**Goal of the exercise**
Check every line below for the word "Iran" and show those that hold it.

(Stored data entries)
════

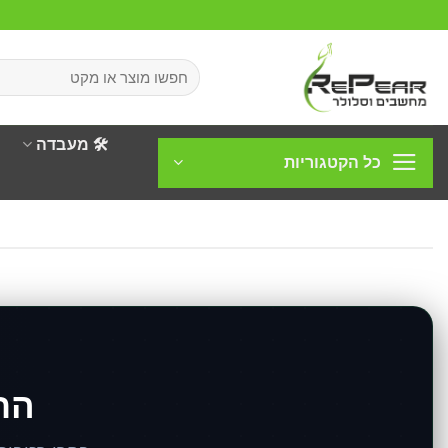
Ski
t
conten
חיפוש
עבור:
🛠️ מעבדה
כל הקטגוריות
הר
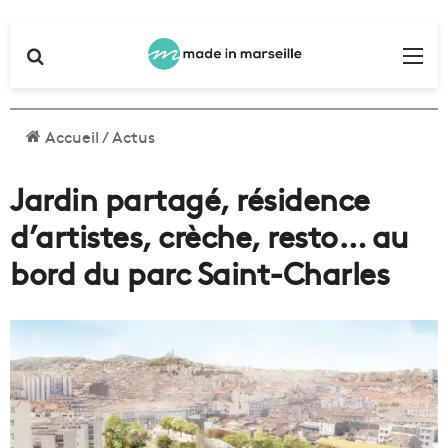
Rechercher
Me
Accueil
/
Actus
Jardin partagé, résidence
d’artistes, crèche, resto… au
bord du parc Saint-Charles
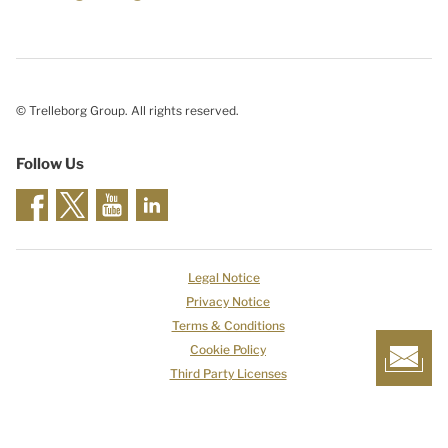
© Trelleborg Group. All rights reserved.
Follow Us
Legal Notice
Privacy Notice
Terms & Conditions
Cookie Policy
Third Party Licenses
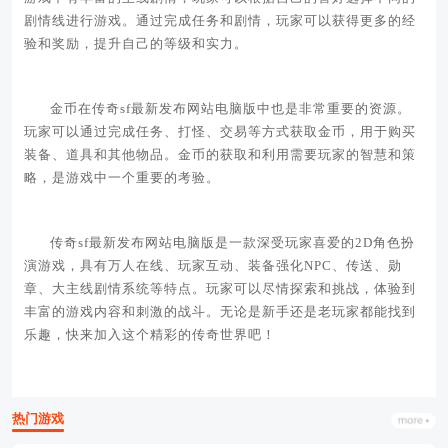
剧情线进行游戏。通过完成任务和剧情，玩家可以获得更多的经
验和奖励，提升自己的等级和实力。
金币在传奇sf最新发布网站电脑版中也是非常重要的资源。
玩家可以通过完成任务、打怪、交易等方式获取金币，用于购买
装备、道具和其他物品。金币的获取和利用需要玩家的智慧和策
略，是游戏中一个重要的考验。
传奇sf最新发布网站电脑版是一款深受玩家喜爱的2D角色扮
演游戏，具有万人在线、玩家互动、装备强化NPC、传送、勋
章、大主线剧情系统等特点。玩家可以尽情探索和挑战，体验到
丰富的游戏内容和刺激的战斗。无论是新手还是老玩家都能找到
乐趣，快来加入这个精彩的传奇世界吧！
热门游戏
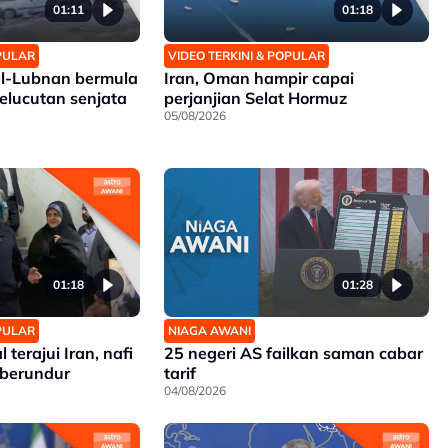
01:11
01:18
OPULAR
VIDEO TERKINI & POPULAR
el-Lubnan bermula
Iran, Oman hampir capai
pelucutan senjata
perjanjian Selat Hormuz
05/08/2026
01:18
01:28
OPULAR
NIAGA AWANI
terajui Iran, nafi
25 negeri AS failkan saman cabar
berundur
tarif
04/08/2026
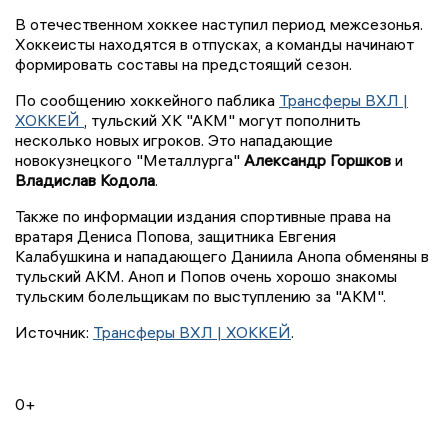
В отечественном хоккее наступил период межсезонья.
Хоккеисты находятся в отпусках, а команды начинают
формировать составы на предстоящий сезон.
По сообщению хоккейного паблика
Трансферы ВХЛ |
ХОККЕЙ
, тульский ХК "АКМ" могут пополнить
несколько новых игроков. Это нападающие
новокузнецкого "Металлурга"
Александр Горшков
и
Владислав Кодола
.
Также по информации издания спортивные права на
вратаря Дениса Попова, защитника Евгения
Калабушкина и нападающего Даниила Анопа обменяны в
тульский АКМ. Аноп и Попов очень хорошо знакомы
тульским болельщикам по выступлению за "АКМ".
Источник:
Трансферы ВХЛ | ХОККЕЙ
.
0+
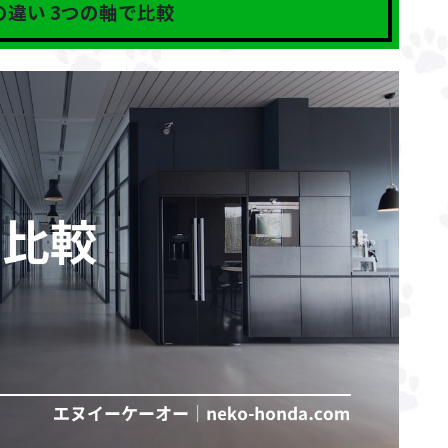
違い 3つの軸で比較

════

**Exercise result**
Iran, Oman hampir capai
terajui Iran, nafi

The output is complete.